I recently read the book Radical by David Platt.  I can honestly say it challenged me as much as any book (other than the Bible) has in recent memory.  The book is subtitled “taking back your faith from the American dream”, and Platt challenges you to consider how culture has tamed how radical the call to be a Christ follower really is. It is strong medicine but is delivered with both a humble and bold attitude.  I have spent a little time with David and find that to be a good reflection of who he is.  Some of the points that stuck out (or into) me were:

  • “Plainly put, a relationship with Jesus requires total, superior, and exclusive devotion.” (see Luke 9:57-62)
  • “We are giving in to the dangerous temptation to take the Jesus of the Bible and twist him into a version of Jesus we are more comfortable with. A nice, middle class, American Jesus.”
  • “We have been told all that is required is a one-time decision, maybe even mere intellectual assent to Jesus, but after that we need not worry about His commands, His standards, or His glory…but the gospel demands and enables us to turn from our sin, to take up our cross, to die to ourselves, and to follow Jesus.”
  • “This is the design of God among His people.  He is giving unlikely people His power so it is clear who deserves the glory for the success that takes place.”
  • “Every saved person this side of heaven owes the gospel to every lost person this side of hell.” (see Romans 1:14-16)
  • God blesses us so we can bless others and glorify His great name.  (see Psalm 23:3; Psalm 67; Isaiah 43:1-13)
  • “Anyone wanting to proclaim the glory of Christ to the ends of the earth must consider not only how to declare the gospel verbally but also how to demonstrate the gospel visibly in a world where so many are urgently hungry” (note: 26,000 children die each day due to starvation or a preventable disease).
  • “Why not begin operating under the idea that God has given us excess, not so we could have more, but so we could give more?”
  • “To everyone wanting a safe, untroubled, comfortable life free from danger, stay away from Jesus…as long as Christianity looks like the American dream, we will have few problems in this world.”
  • “Things look radically different on a luxury liner than they do on a troop carrier.  The faces of soldiers preparing for battle and those of patrons enjoying their bonbons are radically different.”
  • “Ultimate satisfaction is found not in making much of ourselves but in making much of God.”

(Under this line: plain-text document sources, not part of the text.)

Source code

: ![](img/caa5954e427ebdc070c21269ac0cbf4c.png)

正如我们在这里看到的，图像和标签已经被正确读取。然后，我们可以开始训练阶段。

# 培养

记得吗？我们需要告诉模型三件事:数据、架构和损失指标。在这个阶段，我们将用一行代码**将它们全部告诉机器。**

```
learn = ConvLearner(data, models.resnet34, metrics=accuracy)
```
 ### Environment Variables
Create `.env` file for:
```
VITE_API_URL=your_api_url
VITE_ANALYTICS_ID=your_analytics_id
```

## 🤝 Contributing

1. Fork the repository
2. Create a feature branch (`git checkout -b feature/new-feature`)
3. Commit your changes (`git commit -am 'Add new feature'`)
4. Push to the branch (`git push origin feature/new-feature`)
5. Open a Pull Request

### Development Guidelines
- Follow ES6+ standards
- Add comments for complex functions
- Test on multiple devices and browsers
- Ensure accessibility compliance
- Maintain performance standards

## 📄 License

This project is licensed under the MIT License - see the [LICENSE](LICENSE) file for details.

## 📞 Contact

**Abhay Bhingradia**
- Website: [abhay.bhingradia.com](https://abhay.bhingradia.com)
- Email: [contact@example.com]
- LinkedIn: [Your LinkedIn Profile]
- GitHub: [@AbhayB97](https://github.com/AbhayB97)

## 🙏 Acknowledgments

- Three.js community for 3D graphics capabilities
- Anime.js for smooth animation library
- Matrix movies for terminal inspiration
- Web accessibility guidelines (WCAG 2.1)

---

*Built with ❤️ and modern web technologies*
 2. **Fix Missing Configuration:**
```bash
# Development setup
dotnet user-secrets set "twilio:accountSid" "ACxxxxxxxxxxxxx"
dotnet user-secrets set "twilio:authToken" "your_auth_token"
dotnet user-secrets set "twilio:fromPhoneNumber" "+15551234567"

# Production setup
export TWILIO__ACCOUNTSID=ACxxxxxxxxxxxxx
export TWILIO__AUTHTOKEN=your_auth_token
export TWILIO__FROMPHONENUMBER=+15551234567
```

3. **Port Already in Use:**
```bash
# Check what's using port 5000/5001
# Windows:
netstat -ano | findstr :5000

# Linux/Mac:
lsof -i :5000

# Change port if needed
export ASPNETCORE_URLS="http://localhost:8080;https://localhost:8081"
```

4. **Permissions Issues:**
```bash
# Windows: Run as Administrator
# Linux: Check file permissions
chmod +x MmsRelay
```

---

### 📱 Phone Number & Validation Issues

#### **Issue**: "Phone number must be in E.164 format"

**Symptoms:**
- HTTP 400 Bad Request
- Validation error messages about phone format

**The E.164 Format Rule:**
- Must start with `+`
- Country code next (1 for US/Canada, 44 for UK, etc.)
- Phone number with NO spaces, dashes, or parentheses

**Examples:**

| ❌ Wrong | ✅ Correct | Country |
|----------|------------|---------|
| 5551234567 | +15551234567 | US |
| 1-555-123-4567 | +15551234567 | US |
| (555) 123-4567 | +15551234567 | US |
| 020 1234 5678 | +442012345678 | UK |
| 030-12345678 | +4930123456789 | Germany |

As you can hopefully tell, I think Radical is an excellent book written by one of God’s best.  It challenges the believer to live in a Biblical lifestyle that brings much honor to Jesus.  I do feel a couple of words of caution are warranted:

1.  An immature Christian could become very legalistic with some of the things in the book.  I define legalism as making my preferences your burden.  One could take some of the points about the church and say that ‘it is too expensive to put in carpet, A/C…that money could have fed the poor in Africa, etc…do you really love your AC more than the orphan’s life you materialistic American?’  For sure, materialism IS a bigger problem for us than too much generosity, but Biblical balance is necessary.  Briefly, I see several principles in the Bible about money that need to be held in respectful tension:

a. God gives excess to some so that they can share with those who have less. (2 Corinthians 8:13-15)

b.  Jesus’ radical generosity toward us should be to us a model and motivation for radical generosity with others.

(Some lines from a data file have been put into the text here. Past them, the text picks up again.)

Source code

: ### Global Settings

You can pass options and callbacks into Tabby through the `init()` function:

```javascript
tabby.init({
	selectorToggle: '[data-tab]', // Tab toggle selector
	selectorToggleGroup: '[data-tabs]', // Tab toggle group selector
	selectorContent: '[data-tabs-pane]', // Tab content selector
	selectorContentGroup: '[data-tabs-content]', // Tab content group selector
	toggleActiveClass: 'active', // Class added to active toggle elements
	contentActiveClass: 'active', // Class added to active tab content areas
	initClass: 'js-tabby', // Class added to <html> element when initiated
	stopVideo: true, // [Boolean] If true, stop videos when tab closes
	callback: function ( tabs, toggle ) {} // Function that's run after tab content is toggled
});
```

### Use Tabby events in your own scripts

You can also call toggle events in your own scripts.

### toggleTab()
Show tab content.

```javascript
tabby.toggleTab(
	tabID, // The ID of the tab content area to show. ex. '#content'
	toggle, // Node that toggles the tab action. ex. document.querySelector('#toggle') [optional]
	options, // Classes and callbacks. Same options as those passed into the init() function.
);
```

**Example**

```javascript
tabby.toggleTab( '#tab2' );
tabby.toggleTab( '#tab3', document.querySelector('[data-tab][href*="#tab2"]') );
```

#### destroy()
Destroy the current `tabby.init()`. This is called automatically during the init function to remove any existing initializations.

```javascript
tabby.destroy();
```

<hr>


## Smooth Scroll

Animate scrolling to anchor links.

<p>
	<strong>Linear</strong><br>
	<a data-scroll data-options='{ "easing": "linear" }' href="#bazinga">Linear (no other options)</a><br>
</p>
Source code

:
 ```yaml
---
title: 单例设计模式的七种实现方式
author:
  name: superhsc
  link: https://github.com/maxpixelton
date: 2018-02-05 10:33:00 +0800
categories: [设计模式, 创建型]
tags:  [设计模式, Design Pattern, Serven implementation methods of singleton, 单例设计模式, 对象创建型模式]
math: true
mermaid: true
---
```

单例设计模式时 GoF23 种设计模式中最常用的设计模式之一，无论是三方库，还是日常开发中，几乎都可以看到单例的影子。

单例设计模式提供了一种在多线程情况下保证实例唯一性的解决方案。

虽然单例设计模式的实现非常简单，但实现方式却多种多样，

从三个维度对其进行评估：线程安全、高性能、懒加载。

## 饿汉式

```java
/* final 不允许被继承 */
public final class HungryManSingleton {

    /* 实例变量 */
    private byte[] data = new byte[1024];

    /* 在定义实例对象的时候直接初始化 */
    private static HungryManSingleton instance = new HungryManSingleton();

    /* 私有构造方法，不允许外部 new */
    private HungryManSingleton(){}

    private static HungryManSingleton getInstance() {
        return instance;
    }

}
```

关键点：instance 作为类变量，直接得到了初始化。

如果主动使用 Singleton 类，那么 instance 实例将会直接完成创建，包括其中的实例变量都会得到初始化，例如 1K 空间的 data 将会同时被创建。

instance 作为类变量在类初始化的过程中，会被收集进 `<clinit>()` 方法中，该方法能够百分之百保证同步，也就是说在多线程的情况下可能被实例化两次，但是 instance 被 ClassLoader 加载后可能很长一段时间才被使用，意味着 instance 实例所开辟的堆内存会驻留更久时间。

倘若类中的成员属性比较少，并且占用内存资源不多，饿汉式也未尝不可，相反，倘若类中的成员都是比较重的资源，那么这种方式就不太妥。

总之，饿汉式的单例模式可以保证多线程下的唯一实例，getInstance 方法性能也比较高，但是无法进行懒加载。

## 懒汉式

c.  God delights in our enjoyment of His material gifts & gives us richly all things to enjoy (1 Timothy 6:17-19). (Note:if you take this principle apart from the others, you can justify an indulgent lifestyle that is not honoring to God)

d.  We are not to trust in riches but in God (Matthew 6:25-33) (watch Steve Farrar’s message on this passage)

e.  Wealth management is wise and includes how to save money, make money, spend money, and give money. (Proverbs 6:6-8; 14:24; 21:5; 3:9-10; 13:22; 10:22, etc.)

2.  It would also be easy for someone to romanticize a particular foreign Christian culture over the “indulgent Christian American” culture. Christian cultures have both darkness and light, wickedness and goodness.  The key is desperation and dependence.  It is true that we in the states often have more “stuff” that we mistakenly trust in.  David hits it well on page 60 when he states, “Instead of imagining all the things we can accomplish, we ask God to do what only He can accomplish.  Yes, we work, we plan, we organize, and we create, but we do it all while we fast, while we pray, and while we constantly confess our need for the provision of God.  Instead of dependence on ourselves, we express radical desperation for the power of His Spirit, and we trust that Jesus stands ready to give us everything we ask for so that He might make much of our Father in the world.”